Below are entries; copy exactly the lines from the one with "为新文件分配必要的外存空间，" through the one with "### 打开与关闭文件", both included, and leave out the rest.

(Extracted data entries)
################
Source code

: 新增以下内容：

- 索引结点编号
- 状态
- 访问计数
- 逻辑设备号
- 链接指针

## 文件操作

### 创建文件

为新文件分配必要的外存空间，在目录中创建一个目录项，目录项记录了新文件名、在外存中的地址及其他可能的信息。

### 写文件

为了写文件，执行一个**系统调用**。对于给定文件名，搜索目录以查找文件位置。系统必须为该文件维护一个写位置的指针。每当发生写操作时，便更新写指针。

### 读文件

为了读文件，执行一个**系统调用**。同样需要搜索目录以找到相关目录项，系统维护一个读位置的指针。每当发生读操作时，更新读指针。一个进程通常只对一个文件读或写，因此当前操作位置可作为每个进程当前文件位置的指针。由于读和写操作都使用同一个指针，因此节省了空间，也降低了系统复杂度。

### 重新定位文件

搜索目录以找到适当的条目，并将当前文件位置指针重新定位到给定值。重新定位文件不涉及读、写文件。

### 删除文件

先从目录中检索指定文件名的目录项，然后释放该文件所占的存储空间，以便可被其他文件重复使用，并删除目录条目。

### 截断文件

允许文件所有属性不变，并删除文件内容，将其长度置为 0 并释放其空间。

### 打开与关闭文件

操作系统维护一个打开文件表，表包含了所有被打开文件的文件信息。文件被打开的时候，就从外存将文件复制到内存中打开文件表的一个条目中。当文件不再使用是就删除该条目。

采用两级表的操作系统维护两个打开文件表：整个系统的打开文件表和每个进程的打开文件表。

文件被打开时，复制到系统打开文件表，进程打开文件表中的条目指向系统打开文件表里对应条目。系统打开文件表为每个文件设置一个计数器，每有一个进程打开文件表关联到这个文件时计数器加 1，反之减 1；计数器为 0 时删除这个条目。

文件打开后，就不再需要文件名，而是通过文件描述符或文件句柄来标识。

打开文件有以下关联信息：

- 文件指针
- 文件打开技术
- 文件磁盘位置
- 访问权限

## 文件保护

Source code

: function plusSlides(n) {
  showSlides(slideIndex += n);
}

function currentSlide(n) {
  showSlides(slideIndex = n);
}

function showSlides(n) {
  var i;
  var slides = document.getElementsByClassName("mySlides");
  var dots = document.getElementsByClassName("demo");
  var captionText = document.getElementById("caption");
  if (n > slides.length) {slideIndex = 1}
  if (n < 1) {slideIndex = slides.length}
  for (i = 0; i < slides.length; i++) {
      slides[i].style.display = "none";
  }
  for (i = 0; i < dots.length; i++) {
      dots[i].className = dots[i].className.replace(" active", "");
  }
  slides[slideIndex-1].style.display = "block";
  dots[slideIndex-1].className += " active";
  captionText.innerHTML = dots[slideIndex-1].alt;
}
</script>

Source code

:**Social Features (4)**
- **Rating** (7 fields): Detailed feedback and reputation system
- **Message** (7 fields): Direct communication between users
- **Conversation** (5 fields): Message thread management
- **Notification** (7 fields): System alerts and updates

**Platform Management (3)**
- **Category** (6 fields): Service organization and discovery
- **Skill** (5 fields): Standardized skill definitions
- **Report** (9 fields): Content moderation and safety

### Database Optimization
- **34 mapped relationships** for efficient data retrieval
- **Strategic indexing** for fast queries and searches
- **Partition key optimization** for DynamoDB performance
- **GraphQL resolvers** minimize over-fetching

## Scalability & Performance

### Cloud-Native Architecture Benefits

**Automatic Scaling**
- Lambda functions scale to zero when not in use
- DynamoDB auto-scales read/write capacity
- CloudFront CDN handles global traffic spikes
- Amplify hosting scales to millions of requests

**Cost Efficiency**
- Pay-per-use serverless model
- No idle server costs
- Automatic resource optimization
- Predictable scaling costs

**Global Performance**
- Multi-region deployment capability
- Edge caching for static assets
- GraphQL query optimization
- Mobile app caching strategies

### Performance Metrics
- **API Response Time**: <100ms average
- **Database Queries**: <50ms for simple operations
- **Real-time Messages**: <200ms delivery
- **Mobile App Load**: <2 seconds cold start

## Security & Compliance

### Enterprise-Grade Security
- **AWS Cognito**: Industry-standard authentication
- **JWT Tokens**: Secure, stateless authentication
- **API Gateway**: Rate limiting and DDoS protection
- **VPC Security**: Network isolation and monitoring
################
> _Problem solution_
为新文件分配必要的外存空间，在目录中创建一个目录项，目录项记录了新文件名、在外存中的地址及其他可能的信息。

### 写文件

为了写文件，执行一个**系统调用**。对于给定文件名，搜索目录以查找文件位置。系统必须为该文件维护一个写位置的指针。每当发生写操作时，便更新写指针。

### 读文件

为了读文件，执行一个**系统调用**。同样需要搜索目录以找到相关目录项，系统维护一个读位置的指针。每当发生读操作时，更新读指针。一个进程通常只对一个文件读或写，因此当前操作位置可作为每个进程当前文件位置的指针。由于读和写操作都使用同一个指针，因此节省了空间，也降低了系统复杂度。

### 重新定位文件

搜索目录以找到适当的条目，并将当前文件位置指针重新定位到给定值。重新定位文件不涉及读、写文件。

### 删除文件

先从目录中检索指定文件名的目录项，然后释放该文件所占的存储空间，以便可被其他文件重复使用，并删除目录条目。

### 截断文件

允许文件所有属性不变，并删除文件内容，将其长度置为 0 并释放其空间。

### 打开与关闭文件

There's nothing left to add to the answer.